(GIVEN PASSAGE begins)

Daniel Kome

Personal information
- Full name: Daniel Armand N'Gom Kome
- Date of birth: 19 May 1980 (age 46)
- Place of birth: Bangou, Cameroon
- Height: 1.75 m (5 ft 9 in)
- Position: Midfielder

Youth career
- 1995: Lycée Bandjoun
- 1996: Stade Bandjoun
- 1997–1999: Cotonsport Garoua

Senior career*
- Years: Team / Apps / (Gls)
- 1999–2000: Atlético Madrid B / 33 / (3)
- 2000–2001: Levante / 7 / (0)
- 2001–2004: Numancia / 89 / (12)
- 2004–2005: Getafe / 20 / (2)
- 2005–2006: Ciudad Murcia / 32 / (3)
- 2006: Mallorca / 5 / (0)
- 2007–2008: Valladolid / 17 / (1)
- 2008–2011: Tenerife / 90 / (6)
- Total:  / 293 / (27)

International career
- 2000–2009: Cameroon / 35 / (2)

Medal record
Representing Cameroon
Africa Cup of Nations
| Winner | 2002 Mali |  |
Olympics
| Gold medal – first place | 2000 Sydney |  |

= Daniel N'Gom Kome =

Cameroonian footballer

Daniel Armand N'Gom Kome (born 19 May 1980) is a Cameroonian former professional footballer who played as a midfielder.

Playing in Spain since 1999 and representing nearly ten clubs during his professional career, he received a passport from that country in August 2006.

Kome played mainly for Numancia and Tenerife, amassing Segunda División totals of 224 matches and 24 goals over nine seasons. He appeared for Cameroon at the 2002 World Cup and three Africa Cup of Nations tournaments.

==Club career==
Born in Bangou, West Region, Kome moved to Spain in 1999 at the age of 19 and played there for over a decade. His first team was Atlético Madrid B, and he joined Levante UD in the third division after one season.

(GIVEN PASSAGE ends)

EXERCISE AIM = Reproduce verbatim the portion of the Daniel Kome biography starting at "Senior career*" and ending at "Murcia / 32 / (3)".

(RECORDED INFORMATION begins)

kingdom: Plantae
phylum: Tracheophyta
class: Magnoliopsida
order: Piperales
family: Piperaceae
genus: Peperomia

(RECORDED INFORMATION ends)

TASK RESPONSE =
Senior career*
- Years: Team / Apps / (Gls)
- 1999–2000: Atlético Madrid B / 33 / (3)
- 2000–2001: Levante / 7 / (0)
- 2001–2004: Numancia / 89 / (12)
- 2004–2005: Getafe / 20 / (2)
- 2005–2006: Ciudad Murcia / 32 / (3)